L’accesso gratuito, oltre a fornire un servizio pubblico di indubbia importanza, è stato ripagato sia da un notevole incremento degli accessi che dai preziosi materiali che i cittadini fornivano alla redazione per contribuire alla diffusione delle informazioni in tempo reale, utilizzate anche per guidare i soccorsi.
E’ l’ennesimo esempio di crowdsourcing applicato al mondo dell’informazione, con i lettori che diventano anche contributori e apparentemente con vantaggio tutti i soggetti coinvolti.
La scelta del NY Times (che comunque non è stata l’unica testata on-line a fare una scelta simile in occasione del disastro) probabilmente è stata influenzata anche dal brusco calo dei lettori registrato da aprile in poi.
Quali sono stati i risultati?
Secondo Google, le ricerche di nytimes.com sono al livello più alto mai raggiunto dal gennaio 2010.
Secondo Alexa, c’è stata un’esplosione di utenti e del numero assoluto di pageview, contemporaneamente a un calo del rimbalzo.

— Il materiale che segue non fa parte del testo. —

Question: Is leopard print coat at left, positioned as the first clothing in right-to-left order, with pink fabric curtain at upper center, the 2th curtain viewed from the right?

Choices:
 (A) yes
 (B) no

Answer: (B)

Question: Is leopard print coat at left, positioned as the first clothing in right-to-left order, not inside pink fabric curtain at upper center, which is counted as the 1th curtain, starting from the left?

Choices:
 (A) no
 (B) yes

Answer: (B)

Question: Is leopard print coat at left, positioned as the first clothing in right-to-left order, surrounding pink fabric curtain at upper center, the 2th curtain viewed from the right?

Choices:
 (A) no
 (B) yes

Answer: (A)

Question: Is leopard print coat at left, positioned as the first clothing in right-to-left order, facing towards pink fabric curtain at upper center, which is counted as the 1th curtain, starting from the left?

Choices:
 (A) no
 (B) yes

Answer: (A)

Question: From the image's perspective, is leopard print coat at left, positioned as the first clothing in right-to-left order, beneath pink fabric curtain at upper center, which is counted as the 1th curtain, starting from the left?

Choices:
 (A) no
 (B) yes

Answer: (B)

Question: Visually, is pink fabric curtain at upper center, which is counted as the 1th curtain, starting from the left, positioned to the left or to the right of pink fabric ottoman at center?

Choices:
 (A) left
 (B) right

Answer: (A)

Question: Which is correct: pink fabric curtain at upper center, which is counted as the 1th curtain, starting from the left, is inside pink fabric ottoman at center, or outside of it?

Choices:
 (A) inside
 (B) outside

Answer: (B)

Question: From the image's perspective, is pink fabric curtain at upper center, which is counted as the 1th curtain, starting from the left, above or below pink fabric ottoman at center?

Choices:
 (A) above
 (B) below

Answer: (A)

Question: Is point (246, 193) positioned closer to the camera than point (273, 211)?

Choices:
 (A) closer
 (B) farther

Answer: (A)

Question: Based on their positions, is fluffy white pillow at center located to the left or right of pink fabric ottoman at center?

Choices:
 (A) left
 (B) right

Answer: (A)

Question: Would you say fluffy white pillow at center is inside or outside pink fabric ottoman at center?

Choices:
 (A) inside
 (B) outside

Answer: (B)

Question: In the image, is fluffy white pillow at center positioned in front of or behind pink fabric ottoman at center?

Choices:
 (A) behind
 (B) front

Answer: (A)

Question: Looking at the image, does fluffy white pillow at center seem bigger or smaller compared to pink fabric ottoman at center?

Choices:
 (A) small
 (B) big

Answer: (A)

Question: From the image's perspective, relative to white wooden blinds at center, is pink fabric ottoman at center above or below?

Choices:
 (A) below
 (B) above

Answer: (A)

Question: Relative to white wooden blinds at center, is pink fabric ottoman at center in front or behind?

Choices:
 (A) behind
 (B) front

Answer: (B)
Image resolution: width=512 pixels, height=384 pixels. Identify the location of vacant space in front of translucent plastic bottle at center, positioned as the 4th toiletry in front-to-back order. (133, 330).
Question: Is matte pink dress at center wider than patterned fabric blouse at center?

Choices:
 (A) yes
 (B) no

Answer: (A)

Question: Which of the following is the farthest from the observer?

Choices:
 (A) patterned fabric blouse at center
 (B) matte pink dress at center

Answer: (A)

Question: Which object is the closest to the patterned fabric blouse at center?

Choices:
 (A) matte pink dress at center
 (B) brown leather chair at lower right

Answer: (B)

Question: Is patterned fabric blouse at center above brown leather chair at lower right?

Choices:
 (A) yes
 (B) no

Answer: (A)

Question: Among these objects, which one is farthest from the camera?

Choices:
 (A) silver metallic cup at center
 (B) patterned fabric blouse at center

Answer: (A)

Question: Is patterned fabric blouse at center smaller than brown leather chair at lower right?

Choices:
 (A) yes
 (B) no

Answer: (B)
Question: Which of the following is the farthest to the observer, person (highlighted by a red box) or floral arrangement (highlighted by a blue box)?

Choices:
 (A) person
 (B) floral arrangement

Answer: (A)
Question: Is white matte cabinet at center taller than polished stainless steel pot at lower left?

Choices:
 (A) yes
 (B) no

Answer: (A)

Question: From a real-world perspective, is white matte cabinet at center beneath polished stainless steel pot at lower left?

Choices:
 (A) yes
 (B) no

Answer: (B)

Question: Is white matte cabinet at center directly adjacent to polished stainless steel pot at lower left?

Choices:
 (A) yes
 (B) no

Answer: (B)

Soprattutto donne, con buon grado di istruzione, di mezza età, dal luogo di lavoro. Un profilo piuttosto alto, diciamo.
Il 28% circa dei visitatori è arrivato grazie ai motori di ricerca, il 9,2% da Facebook, il 2,51% da Twitter e l’1,42% da YouTube.
Un visitatore su dieci era interessato al blog, mentre l’area di community ne ha raccolto solo l’1,28%.
Ora però deve cercare di mantenerli, visto che stanno nuovamente calando.